= Irish trade mark law =

Irish trade mark law protects trade marks in the Republic of Ireland. It is provided for in national legislation such as the Trade Marks Act, 1996 and the Intellectual Property Act, 2014, as well as European Union law.
==Definition==
According to §6 of the Trade Marks Act, 1996, a trade mark may be defined as "any sign capable of being represented graphically which is capable of distinguishing goods or services of one undertaking from those of other undertakings", consisting in particular "of words (including personal names), designs, letters, numerals or the shape of goods or of their packaging."
==Trade mark registration==
Trade marks are registered with the Intellectual Property Office of Ireland. Trade marks are registered for a period of ten years and may afterwards be renewed an indefinite number of times with the payment of a fee.

Registration grants the proprietor exclusive rights over the trade mark §13 of the Trade Marks Act, 1996 from the date of registration.
==Legislation==
The Trade Marks Act, 1996 was preceded by the Trade Marks Act, 1963, and was intended to replace the Act of 1963 in compliance with EU Council Directive No. 89/104/EEC to harmonize copyright laws. The Act of 1996 was signed into law in July 1996.

The Act of 1996 was amended in 2019 as EU Trade Marks Directive 2015 was transposed into Irish law.

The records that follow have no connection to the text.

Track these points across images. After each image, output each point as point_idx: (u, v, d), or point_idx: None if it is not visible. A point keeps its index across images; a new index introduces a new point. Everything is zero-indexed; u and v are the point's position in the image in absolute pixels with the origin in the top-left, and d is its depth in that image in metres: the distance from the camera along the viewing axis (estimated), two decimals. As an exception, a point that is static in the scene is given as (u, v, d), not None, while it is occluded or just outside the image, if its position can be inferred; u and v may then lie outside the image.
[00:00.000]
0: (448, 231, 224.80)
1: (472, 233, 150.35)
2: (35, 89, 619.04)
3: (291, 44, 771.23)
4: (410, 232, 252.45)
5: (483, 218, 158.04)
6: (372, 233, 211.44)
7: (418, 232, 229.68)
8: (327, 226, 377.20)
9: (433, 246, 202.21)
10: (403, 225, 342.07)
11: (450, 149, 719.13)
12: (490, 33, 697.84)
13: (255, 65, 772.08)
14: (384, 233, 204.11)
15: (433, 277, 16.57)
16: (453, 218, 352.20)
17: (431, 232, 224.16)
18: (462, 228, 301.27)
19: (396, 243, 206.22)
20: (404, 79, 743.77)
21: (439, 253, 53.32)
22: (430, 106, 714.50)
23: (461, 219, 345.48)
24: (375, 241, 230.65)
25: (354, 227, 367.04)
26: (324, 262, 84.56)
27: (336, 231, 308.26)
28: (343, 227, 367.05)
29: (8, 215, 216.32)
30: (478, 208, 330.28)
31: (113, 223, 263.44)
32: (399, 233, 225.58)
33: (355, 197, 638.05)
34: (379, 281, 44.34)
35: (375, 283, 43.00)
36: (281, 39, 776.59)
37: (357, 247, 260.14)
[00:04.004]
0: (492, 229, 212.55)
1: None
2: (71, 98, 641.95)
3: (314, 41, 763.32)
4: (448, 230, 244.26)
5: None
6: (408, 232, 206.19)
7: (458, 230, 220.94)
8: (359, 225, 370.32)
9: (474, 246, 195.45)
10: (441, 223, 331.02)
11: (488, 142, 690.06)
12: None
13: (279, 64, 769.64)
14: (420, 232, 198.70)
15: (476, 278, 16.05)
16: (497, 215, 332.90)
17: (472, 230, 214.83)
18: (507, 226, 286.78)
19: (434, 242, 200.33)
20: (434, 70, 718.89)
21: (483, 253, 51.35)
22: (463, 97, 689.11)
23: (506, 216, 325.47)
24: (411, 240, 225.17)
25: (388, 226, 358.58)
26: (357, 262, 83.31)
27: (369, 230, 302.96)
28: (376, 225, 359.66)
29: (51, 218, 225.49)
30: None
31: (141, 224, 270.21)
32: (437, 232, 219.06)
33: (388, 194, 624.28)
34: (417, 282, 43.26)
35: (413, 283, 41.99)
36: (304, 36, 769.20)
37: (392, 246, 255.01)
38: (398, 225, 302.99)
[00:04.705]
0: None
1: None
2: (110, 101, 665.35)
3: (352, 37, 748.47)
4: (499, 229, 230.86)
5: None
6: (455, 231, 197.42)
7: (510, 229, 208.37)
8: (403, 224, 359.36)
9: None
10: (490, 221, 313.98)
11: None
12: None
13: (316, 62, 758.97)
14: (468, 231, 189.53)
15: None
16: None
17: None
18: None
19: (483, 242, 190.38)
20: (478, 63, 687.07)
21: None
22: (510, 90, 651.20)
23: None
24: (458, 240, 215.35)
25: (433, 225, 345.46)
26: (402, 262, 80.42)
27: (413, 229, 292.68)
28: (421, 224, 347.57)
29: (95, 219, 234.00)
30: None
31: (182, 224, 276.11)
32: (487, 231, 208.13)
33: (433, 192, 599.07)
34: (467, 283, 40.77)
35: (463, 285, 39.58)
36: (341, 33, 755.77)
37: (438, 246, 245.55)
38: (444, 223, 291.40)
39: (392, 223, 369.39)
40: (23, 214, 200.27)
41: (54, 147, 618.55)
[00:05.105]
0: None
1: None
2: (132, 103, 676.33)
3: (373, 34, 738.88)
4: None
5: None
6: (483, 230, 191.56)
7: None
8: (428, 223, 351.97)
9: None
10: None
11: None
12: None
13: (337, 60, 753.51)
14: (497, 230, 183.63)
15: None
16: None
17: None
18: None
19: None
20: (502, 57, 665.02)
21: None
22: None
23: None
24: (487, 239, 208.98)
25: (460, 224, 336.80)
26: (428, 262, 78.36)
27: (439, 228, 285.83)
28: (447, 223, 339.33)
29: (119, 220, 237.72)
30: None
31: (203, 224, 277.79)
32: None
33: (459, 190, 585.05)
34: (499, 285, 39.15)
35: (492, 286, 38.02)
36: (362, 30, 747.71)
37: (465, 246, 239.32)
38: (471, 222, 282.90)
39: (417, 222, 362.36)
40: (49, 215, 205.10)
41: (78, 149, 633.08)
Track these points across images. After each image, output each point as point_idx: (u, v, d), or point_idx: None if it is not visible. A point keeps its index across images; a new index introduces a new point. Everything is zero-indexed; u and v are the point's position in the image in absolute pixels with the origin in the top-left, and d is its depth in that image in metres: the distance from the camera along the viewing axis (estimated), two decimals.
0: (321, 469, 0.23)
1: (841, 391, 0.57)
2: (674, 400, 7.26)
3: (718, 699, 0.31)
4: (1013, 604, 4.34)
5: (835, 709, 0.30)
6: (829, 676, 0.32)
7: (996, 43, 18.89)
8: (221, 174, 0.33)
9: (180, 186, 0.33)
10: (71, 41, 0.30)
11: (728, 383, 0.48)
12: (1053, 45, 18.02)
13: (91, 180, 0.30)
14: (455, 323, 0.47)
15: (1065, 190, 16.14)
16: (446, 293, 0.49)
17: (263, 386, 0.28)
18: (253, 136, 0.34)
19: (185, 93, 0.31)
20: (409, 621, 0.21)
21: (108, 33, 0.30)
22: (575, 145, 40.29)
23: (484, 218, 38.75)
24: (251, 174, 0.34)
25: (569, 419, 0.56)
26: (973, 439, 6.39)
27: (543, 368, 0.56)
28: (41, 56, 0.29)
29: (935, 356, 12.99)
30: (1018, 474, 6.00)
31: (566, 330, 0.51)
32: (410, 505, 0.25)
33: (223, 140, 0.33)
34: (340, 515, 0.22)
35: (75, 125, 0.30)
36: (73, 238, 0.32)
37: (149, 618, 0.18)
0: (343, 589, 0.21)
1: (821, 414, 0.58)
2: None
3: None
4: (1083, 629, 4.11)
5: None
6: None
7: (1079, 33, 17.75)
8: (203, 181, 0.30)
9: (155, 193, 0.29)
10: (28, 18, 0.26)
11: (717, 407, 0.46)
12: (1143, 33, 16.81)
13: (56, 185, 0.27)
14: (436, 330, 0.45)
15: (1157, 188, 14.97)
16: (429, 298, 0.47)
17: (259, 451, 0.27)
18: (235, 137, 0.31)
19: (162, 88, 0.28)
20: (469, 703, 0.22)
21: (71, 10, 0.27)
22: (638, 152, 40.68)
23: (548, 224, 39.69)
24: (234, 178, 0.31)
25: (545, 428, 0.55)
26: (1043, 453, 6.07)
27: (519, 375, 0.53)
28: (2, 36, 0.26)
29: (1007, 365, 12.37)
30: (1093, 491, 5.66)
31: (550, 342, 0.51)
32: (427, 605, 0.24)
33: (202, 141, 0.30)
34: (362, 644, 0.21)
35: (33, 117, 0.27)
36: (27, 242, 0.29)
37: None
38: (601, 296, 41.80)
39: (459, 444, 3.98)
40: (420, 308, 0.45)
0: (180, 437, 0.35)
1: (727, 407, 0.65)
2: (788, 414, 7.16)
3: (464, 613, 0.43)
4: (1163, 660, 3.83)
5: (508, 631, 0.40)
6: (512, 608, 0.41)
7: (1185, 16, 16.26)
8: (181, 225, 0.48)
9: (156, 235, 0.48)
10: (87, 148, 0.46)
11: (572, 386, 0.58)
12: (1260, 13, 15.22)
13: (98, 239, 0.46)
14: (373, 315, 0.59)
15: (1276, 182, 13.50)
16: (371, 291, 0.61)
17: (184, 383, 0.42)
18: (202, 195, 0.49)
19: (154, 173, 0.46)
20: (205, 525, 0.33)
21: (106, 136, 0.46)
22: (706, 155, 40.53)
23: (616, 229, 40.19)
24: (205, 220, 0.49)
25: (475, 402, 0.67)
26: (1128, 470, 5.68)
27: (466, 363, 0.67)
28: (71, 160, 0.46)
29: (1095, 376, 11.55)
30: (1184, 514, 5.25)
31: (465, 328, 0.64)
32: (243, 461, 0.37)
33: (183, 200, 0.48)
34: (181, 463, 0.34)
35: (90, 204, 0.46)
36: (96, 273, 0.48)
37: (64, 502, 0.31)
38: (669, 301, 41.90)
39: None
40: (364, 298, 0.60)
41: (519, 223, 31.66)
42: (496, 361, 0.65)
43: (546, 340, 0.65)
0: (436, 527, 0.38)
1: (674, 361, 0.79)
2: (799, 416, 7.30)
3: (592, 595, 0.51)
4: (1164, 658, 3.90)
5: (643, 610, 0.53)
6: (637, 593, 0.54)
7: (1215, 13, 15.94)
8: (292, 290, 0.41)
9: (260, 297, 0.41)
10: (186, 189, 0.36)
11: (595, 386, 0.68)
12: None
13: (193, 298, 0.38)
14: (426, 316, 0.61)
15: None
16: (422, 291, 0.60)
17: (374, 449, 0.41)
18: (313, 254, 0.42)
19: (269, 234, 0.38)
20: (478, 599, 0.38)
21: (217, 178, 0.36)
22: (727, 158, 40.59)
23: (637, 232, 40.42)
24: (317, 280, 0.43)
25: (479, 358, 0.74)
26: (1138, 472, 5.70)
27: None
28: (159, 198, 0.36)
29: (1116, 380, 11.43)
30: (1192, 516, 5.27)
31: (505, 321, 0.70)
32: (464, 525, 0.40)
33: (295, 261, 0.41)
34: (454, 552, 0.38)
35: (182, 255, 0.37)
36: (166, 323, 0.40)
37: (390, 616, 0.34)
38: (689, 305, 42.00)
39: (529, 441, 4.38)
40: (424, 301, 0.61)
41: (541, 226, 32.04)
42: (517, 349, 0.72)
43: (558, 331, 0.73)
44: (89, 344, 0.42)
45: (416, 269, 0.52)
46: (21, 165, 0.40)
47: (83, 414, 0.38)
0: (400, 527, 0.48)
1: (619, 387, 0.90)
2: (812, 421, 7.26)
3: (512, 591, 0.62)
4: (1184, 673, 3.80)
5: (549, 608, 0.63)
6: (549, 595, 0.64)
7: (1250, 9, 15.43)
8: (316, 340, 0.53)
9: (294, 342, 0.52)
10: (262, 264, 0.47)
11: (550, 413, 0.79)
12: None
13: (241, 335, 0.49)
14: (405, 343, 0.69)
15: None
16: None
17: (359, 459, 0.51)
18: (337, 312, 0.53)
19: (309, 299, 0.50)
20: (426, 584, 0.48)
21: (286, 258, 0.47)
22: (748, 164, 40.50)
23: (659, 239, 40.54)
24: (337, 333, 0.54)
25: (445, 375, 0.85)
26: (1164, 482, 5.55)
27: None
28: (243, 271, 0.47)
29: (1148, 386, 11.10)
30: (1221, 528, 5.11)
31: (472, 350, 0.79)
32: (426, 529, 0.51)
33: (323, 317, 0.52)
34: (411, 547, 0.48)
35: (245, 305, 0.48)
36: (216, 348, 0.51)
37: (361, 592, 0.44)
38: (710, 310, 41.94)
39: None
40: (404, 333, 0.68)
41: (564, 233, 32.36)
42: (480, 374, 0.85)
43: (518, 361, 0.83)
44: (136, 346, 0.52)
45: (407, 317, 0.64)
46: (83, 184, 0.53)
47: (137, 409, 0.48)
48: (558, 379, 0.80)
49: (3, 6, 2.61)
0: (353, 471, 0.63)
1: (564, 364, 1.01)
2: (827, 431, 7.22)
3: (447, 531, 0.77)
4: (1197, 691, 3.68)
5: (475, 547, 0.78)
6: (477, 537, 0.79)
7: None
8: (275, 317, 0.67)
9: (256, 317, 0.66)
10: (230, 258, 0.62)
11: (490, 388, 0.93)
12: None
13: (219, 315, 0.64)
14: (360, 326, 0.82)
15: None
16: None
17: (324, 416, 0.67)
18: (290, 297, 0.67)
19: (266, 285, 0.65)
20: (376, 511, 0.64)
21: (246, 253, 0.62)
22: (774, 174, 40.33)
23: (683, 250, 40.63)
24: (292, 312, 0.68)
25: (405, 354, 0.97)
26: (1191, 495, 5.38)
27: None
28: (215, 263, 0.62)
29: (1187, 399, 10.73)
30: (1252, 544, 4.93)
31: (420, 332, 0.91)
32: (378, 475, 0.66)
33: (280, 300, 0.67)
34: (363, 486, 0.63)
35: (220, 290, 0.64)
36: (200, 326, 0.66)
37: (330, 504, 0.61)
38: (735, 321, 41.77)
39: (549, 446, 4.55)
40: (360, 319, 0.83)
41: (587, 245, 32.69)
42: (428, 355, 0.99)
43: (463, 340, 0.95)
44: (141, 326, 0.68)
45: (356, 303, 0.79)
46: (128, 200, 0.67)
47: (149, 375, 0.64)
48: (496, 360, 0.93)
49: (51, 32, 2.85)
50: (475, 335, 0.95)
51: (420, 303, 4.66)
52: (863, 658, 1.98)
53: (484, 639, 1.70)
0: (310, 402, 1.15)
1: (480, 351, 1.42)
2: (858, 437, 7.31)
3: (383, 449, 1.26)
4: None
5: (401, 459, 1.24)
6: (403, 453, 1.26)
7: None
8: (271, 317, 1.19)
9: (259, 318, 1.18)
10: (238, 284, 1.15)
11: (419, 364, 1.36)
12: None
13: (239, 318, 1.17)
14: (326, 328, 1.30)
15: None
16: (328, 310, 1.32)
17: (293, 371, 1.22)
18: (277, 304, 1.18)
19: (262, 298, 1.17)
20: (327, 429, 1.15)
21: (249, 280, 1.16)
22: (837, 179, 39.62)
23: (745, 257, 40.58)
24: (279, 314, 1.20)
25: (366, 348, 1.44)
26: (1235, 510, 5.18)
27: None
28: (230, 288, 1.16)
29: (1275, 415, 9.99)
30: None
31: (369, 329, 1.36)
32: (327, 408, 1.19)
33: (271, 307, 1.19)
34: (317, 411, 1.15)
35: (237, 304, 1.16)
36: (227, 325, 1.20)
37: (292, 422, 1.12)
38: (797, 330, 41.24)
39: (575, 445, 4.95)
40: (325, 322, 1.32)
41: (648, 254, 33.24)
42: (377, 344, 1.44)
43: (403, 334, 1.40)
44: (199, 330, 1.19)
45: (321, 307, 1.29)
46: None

Several international treaties governing trade mark law are in effect in the Republic of Ireland, including the Paris Convention for the Protection of Industrial Property (1883), the International (Nice) Classification of Goods and Services (1957), the Trademark Law Treaty (1994), the TRIPS Agreement (1995), the Madrid Protocol (1996), and the Singapore Treaty on the Law of Trademarks (2006).